Rural Health Research Gateway

Quality of Care for Acute Myocardial Infarction Patients in U.S. Rural Hospitals

Funder: Office of Rural Health Policy (ORHP)
Research center: WWAMI Rural Health Research Center
Phone: 206.685.0402
Lead researcher: Laura-Mae Baldwin, MD, MPH , 206.685.4799, lmb@fammed.washington.edu
Project completed:February 2002
Topics: Hospitals and clinics
Quality

This study focuses on the quality of care for a relatively common reason for hospital admission: acute myocardial infarction (AMI). The study provides a model for examining quality of care in rural hospitals and recommends interventions that can be translated to other medical and surgical conditions. This study also provides valuable information about quality indicators that individual rural hospitals can use to ensure the highest quality care for AMI patients. This study has three aims:

  • To identify the degree to which rural hospitals meet the clinical care guidelines for AMI for Medicare beneficiaries;
  • To identify hospital characteristics (e.g., volume, degree of rurality, measures of resource availability) associated with higher and lower quality of care and mortality rates for AMI; and
  • To develop recommendations for interventions to improve quality of care for AMI in rural hospitals.
The study links existing databases to evaluate the quality of care provided in rural hospitals and examines the hospital characteristics associated with higher and lower quality of care and mortality for AMI after controlling for patient risk factors. Data sources include the Cooperative Cardiovascular Project (CCP) Database for 1994-95, the American Hospital Association, the Annual Survey of Hospitals, and the Area Resource File data. A linked database was created using the sources listed above and includes rural/urban designations. The new Rural-Urban Commuting Area codes (RUCAs) were linked via ZIP code to each patient and hospital in the CCP database so that the degree of rurality could be identified for each. Rates of AMI indicator compliance by rural hospitals were calculated for rural hospitals nationally, and by region, division, and state. The specific indicators on which rural hospitals are less compliant were identified so that interventions to improve quality of care can be developed.

Publications

  • Quality of Care for Acute Myocardial Infarction in Rural and Urban U.S. Hospitals
    Author(s): Laura-Mae Baldwin, Richard F MacLehose, Shelli K Beaver, N Every, Leighton Chan
    Citation: Journal of Rural Health, 20(2), 99-108
    Date: 2004
    Context: Acute myocardial infarction (AMI) is a common and important cause of admission to US rural hospitals, as transport of patients with AMI to urban settings can result in unacceptable delays in care.
    Purpose: To examine the quality of care for patients with AMI in rural hospitals with differing degrees of remoteness from urban centers.
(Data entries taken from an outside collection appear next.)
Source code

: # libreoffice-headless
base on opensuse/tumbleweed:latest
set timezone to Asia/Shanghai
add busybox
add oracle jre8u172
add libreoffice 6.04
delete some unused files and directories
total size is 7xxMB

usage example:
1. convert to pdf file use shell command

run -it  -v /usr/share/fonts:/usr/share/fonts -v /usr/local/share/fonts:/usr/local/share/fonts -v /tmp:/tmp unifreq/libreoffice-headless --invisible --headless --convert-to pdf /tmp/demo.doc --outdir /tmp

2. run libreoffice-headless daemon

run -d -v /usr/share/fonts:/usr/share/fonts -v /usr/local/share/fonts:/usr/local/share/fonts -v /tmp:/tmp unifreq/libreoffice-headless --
Methods: This cohort study used data from the Cooperative Cardiovascular Project (CCP), including 4,085 acute care hospitals (408 remote small rural, 893 small rural, 619 large rural, and 2,165 urban) with 135,759 direct admissions of Medicare beneficiaries ages 65 and older for a confirmed AMI between February 1994 and July 1995. Outcomes included use of aspirin, reperfusion, heparin, and intravenous nitroglycerin during hospitalization; use of beta-blockers, aspirin, and angiotensin-converting enzyme (ACE) inhibitors at discharge; avoidance of calcium channel blockers at discharge; and 30-day mortality.
    Findings: Substantial proportions of Medicare beneficiaries in both urban and rural hospitals did not receive the recommended treatments for AMI. Medicare patients in rural hospitals were less likely than urban hospitals' patients to receive aspirin, intravenous nitroglycerin, heparin, and either thrombolytics or percutaneous transluminal coronary angioplasty. Only ACE inhibitors at discharge was used more for patients in rural hospitals than urban hospitals. Medicare patients in rural hospitals had higher adjusted 30-day post-AMI death rates from all causes than those in urban hospitals (odds ratio for large rural 1.14 [1.10 to 1.18], small rural 1.24 [1.20 to 1.29], remote small rural 1.32 [1.23 to 1.41]).
    Conclusions: Efforts are needed to help hospital medical staffs in both rural and urban areas develop systems to ensure that patients receive recommended treatments for AMI.